EXERCICE A
Dans le passage sur la musique, relevez les genres selon lesquels les chansons peuvent d'abord être divisées.

PASSAGE FOURNI
##############################
L'on peut premierement diuiser les chansons en Diatoniques, Chromatiques, & Enharmoniques, & en mettre autant d'especes comme ces trois genres en ont ; mais pour parler des chants qui sont en pratique, on les diuise en autant d'especes qu'il y a de modes differens, à sçauoir en 12, dont chaque espece peut quasi auoir vne infinité d'indiuidus, puis que l'on en fait 40320 des 8 notes de chaque Octaue, encore que l'on ne repete nulle note deux fois, comme ie [p095] monstreray dans la 8 proposition.
Il faut neantmoins auoüer que l'on peut trouuer des regles si certaines, que l'on ne manquera iamais à faire de bons chants sur toutes sortes de sujets, pourueu que l'on entende la lettre ; car si le Musicien François qui n'entend que sa langue vouloit mettre de l'Espagnol ou de l'Italien en Musique, il ne pourroit pas accommoder la note à la lettre. I'auoüe qu'il est difficile de trouuer & de pratiquer les regles dont nous parlons, dautant qu'elles requierent vne parfaite connoissance de la nature des sons, & de leurs interualles, & des passions & affections que l'on desire exciter ou appaiser. Mais peut-estre que cette connoissance n'est pas impossible, soit que les anciens l'ayent euë, comme tiennent ceux qui croyent qu'Aristote, Plutarque, & les autres Autheurs ne proposent rien des especes & des effets de la Musique que ce qui est veritable, & qui disent que les Grecs auoient la connoissance du temperament des auditeurs, de la nature des passions, & des interualles ; ou que lesdits anciens n'ayent point eu d'autre connoissance que nous, ou plustost qu'ils ayent moins connu dans la Musique que les Maistres qui composent maintenant, & qui enseignent la pratique & la theorie de l'Harmonie, comme croyent plusieurs, qui ne deferent pas tant aux anciens que les autres. Car puis que l'inuention des regles pour faire de bons chants dépend de la raison, du iugement, & de l'experience, il faudroit que nous fussions dépourueus de ces facultez, & instrumens, si nous ne pouuions rien establir que par emprunt des anciens, dont ie ne veux pas icy parler dauantage, dautant que i'ay fait vn discours particulier pour examiner s'ils estoient plus sçauans que nous dans la Musique, & s'ils faisoient de meilleurs Chants, & de meilleurs Concerts.
##############################
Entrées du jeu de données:
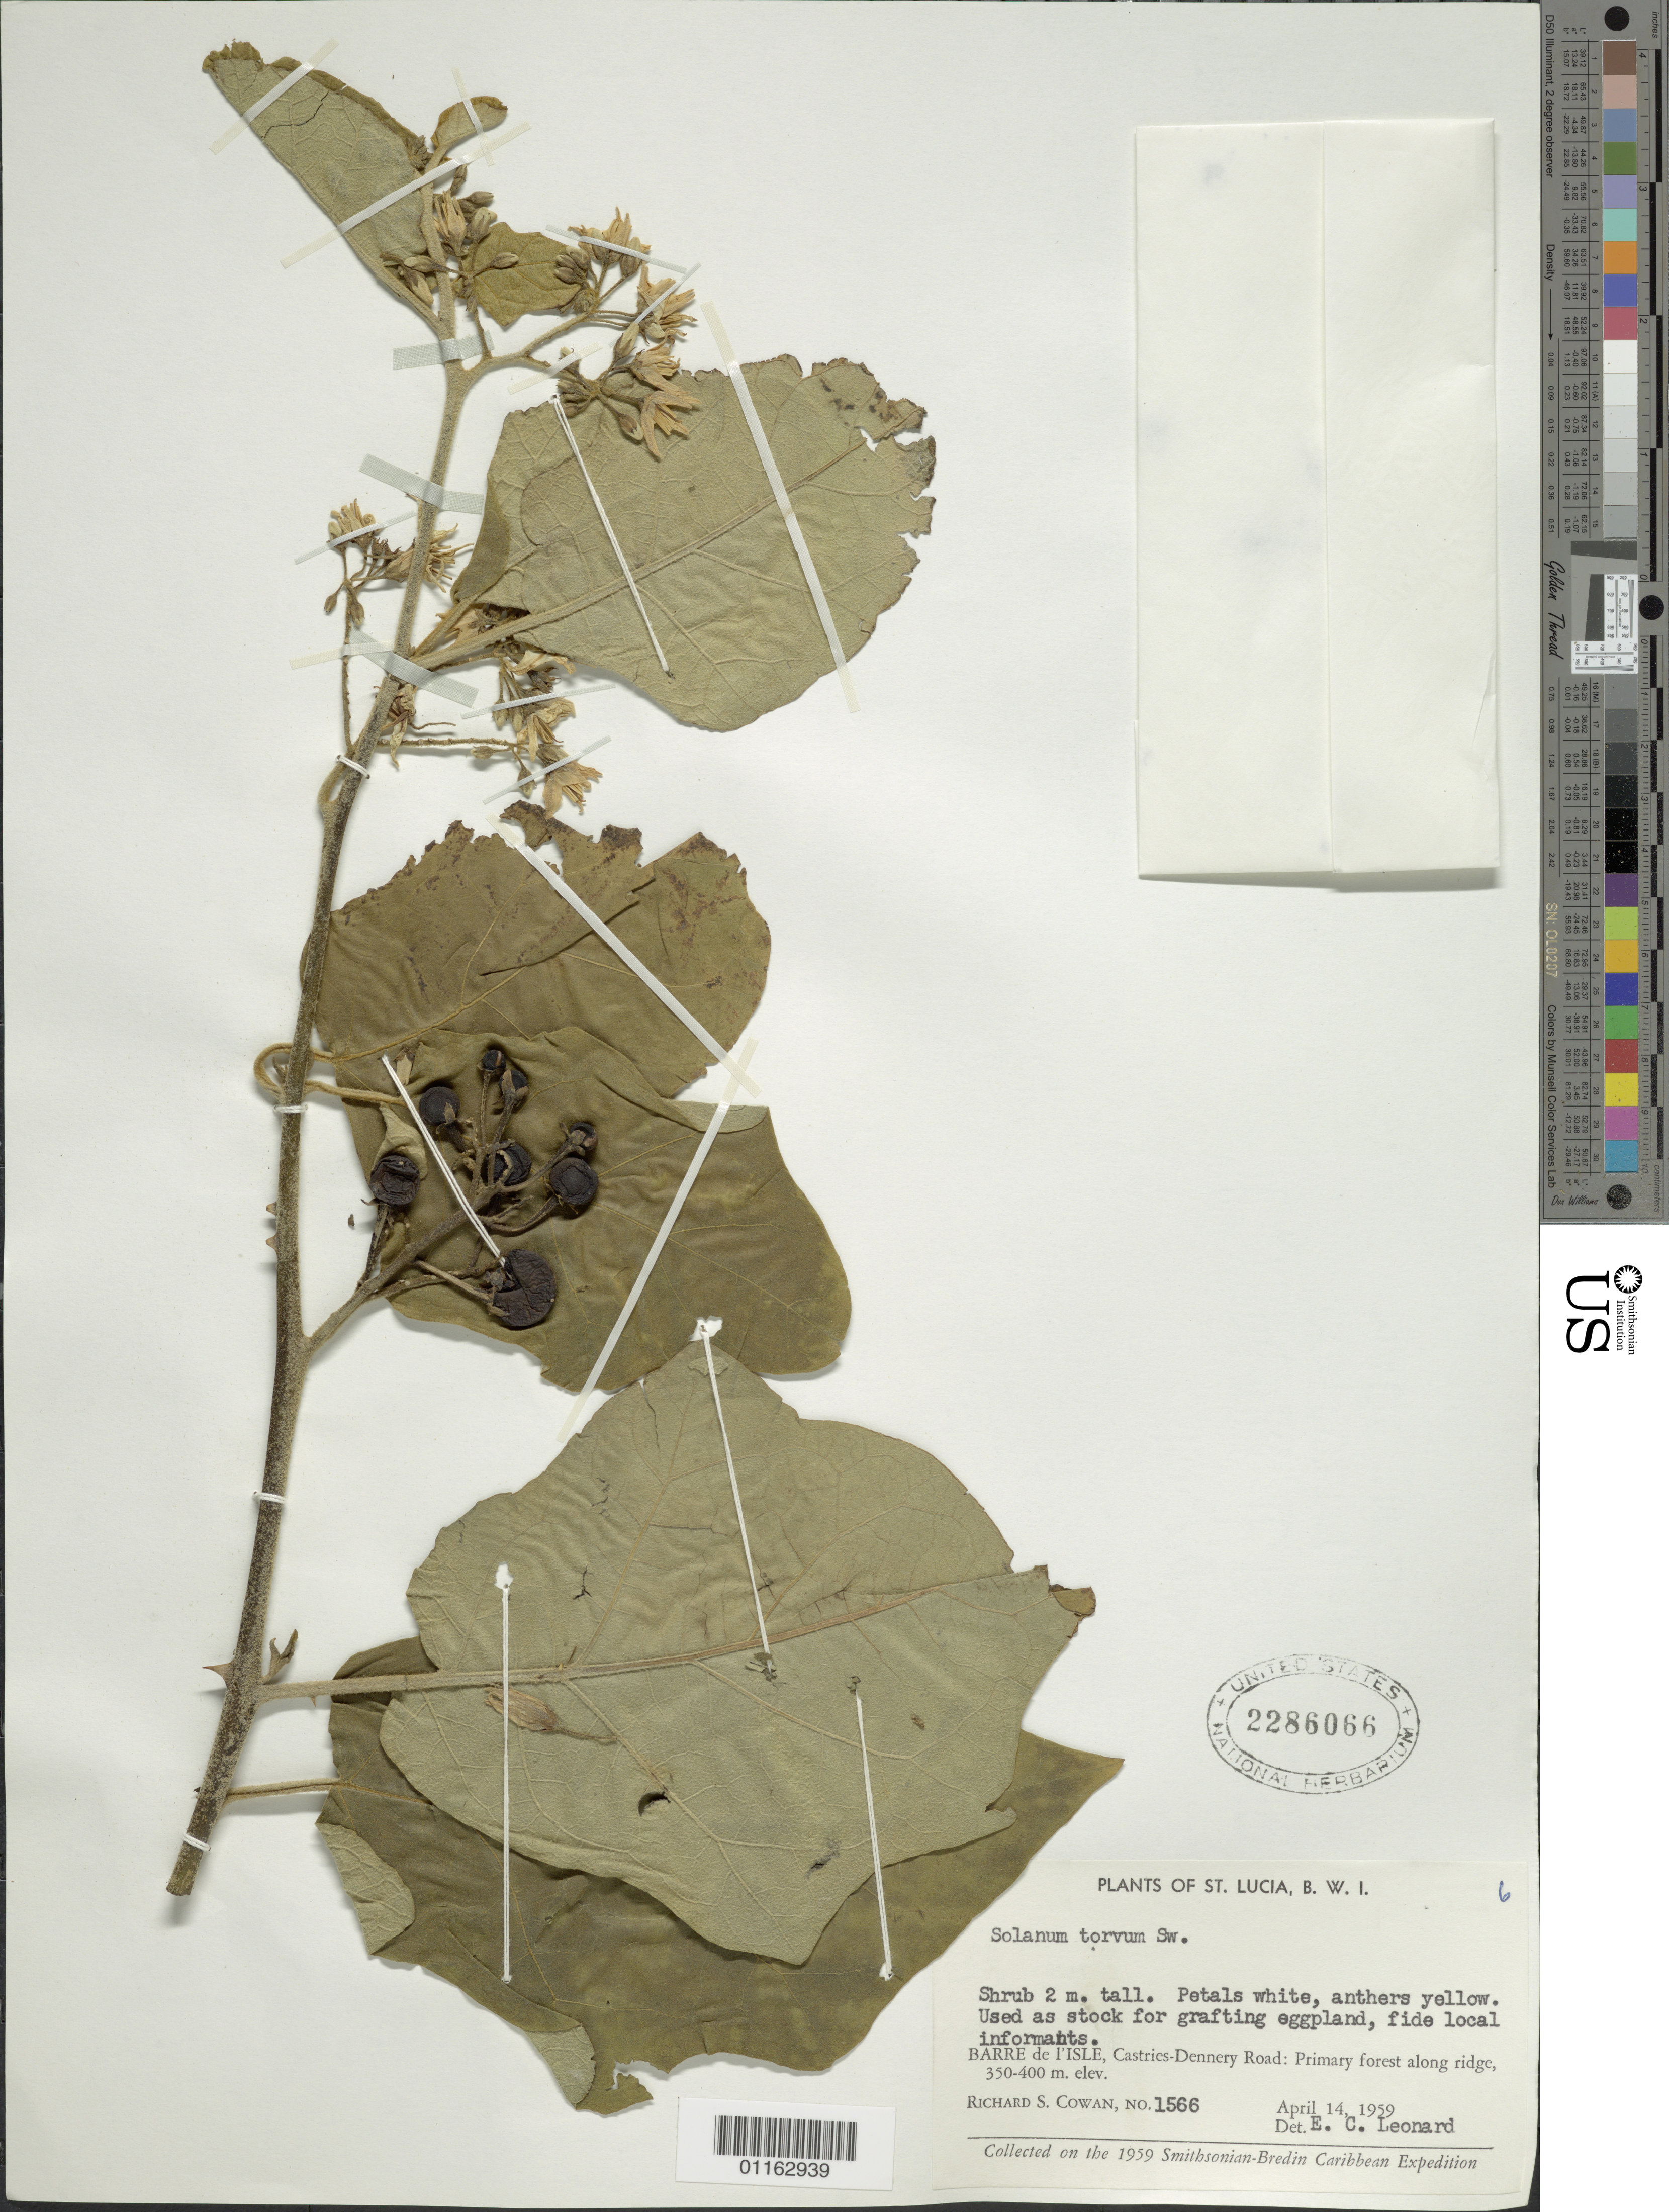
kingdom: Plantae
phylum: Tracheophyta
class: Magnoliopsida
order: Solanales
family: Solanaceae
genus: Solanum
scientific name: Solanum torvum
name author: Sw.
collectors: R. S. Cowan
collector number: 1566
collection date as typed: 14 Apr 1959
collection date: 1959-04-14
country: St. Lucia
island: St. Lucia I.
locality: Barre de l'Isle, Castries-Dennery Road; Primary forest along ridges.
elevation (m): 350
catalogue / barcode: US 2286066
##############################
EXERCICE B
Reproduisez à l'identique les lignes des enregistrements, en commençant à celle qui contient « genus: Solanum » et en terminant à celle qui contient « island: St. Lucia I. », ces deux lignes incluses.

SORTIE ATTENDUE A
Diatoniques
Chromatiques
Enharmoniques

SORTIE ATTENDUE B
genus: Solanum
scientific name: Solanum torvum
name author: Sw.
collectors: R. S. Cowan
collector number: 1566
collection date as typed: 14 Apr 1959
collection date: 1959-04-14
country: St. Lucia
island: St. Lucia I.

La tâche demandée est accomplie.